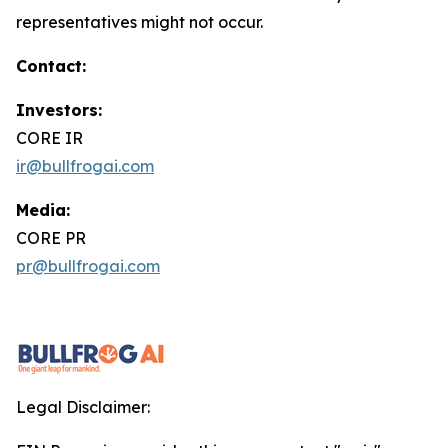
representatives might not occur.
Contact:
Investors:
CORE IR
ir@bullfrogai.com
Media:
CORE PR
pr@bullfrogai.com
Legal Disclaimer:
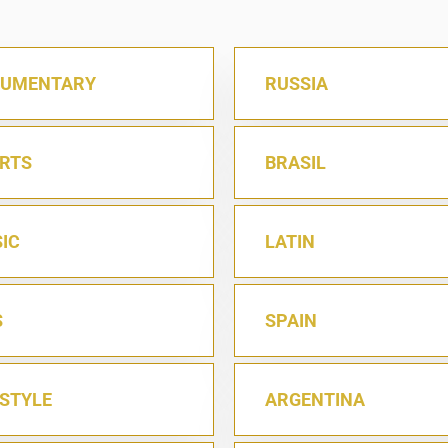
UMENTARY
RUSSIA
RTS
BRASIL
IC
LATIN
S
SPAIN
ESTYLE
ARGENTINA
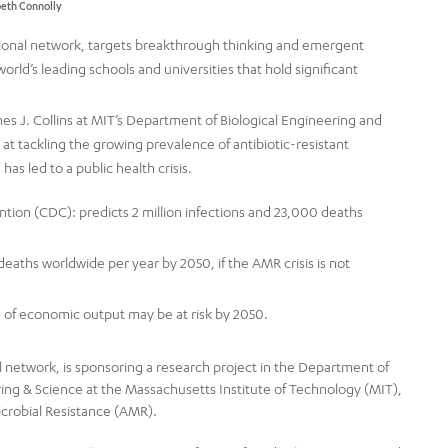
abeth Connolly
tional network, targets breakthrough thinking and emergent
rld’s leading schools and universities that hold significant
s J. Collins at MIT’s Department of Biological Engineering and
 at tackling the growing prevalence of antibiotic-resistant
has led to a public health crisis.
tion (CDC): predicts 2 million infections and 23,000 deaths
eaths worldwide per year by 2050, if the AMR crisis is not
n of economic output may be at risk by 2050.
l network, is sponsoring a research project in the Department of
ring & Science at the Massachusetts Institute of Technology (MIT),
Microbial Resistance (AMR).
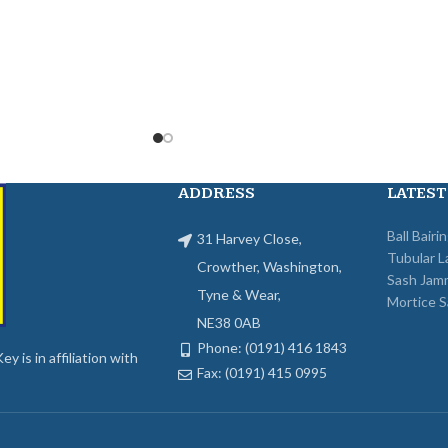
ADDRESS
LATEST
Ball Bairi
31 Harvey Close,
Tubular L
Crowther, Washington,
Sash Jam
Tyne & Wear,
Mortice S
NE38 0AB
Phone: (0191) 416 1843
y is in affiliation with
Fax: (0191) 415 0995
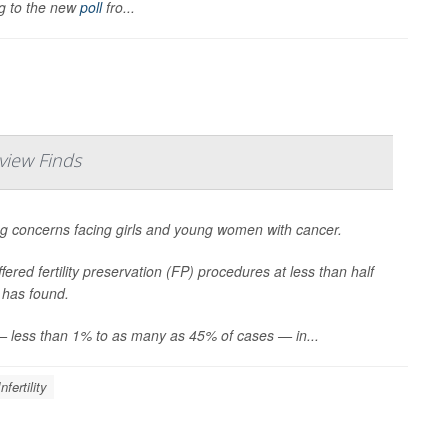
ng to the new
poll
fro...
view Finds
sing concerns facing girls and young women with cancer.
ered fertility preservation (FP) procedures at less than half
 has found.
s — less than 1% to as many as 45% of cases — in...
Infertility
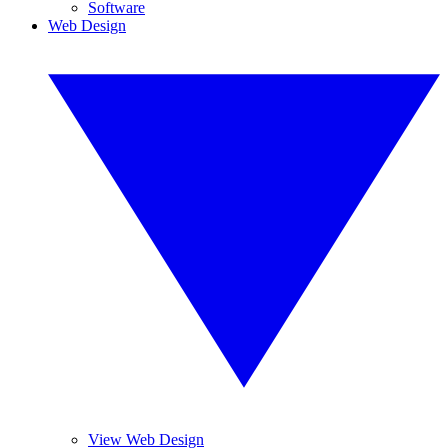
Software
Web Design
View Web Design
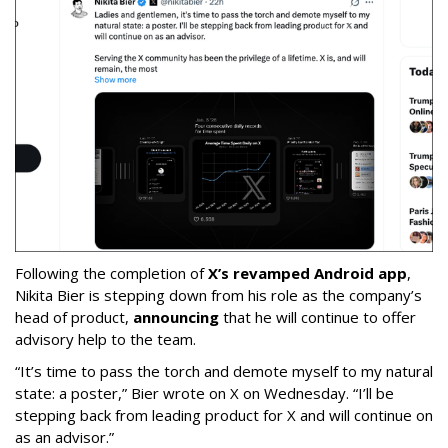
Following the completion of
X’s revamped Android app
,
Nikita Bier is stepping down from his role as the company’s
head of product,
announcing
that he will continue to offer
advisory help to the team.
“It’s time to pass the torch and demote myself to my natural
state: a poster,” Bier wrote on X on Wednesday. “I’ll be
stepping back from leading product for X and will continue on
as an advisor.”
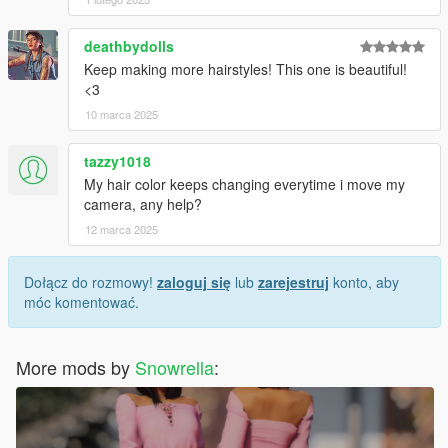
deathbydolls
Keep making more hairstyles! This one is beautiful!
<3
10 marca 2025
tazzy1018
My hair color keeps changing everytime i move my
camera, any help?
12 marca 2025
Dołącz do rozmowy!
zaloguj się
lub
zarejestruj
konto, aby
móc komentować.
More mods by
Snowrella
:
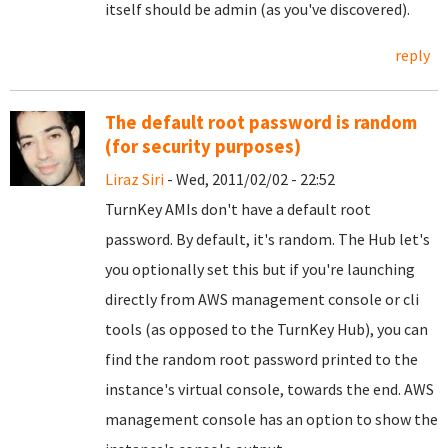
itself should be admin (as you've discovered).
reply
The default root password is random
(for security purposes)
Liraz Siri
- Wed, 2011/02/02 - 22:52
TurnKey AMIs don't have a default root
password. By default, it's random. The Hub let's
you optionally set this but if you're launching
directly from AWS management console or cli
tools (as opposed to the TurnKey Hub), you can
find the random root password printed to the
instance's virtual console, towards the end. AWS
management console has an option to show the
──────
▶ [WORK INSTRUCTION] Count the lines of the records that contain the string "root", treating uppercase and lowercase as distinct, and reply with the number alone.

▶ [EXERCISE ANSWER] 3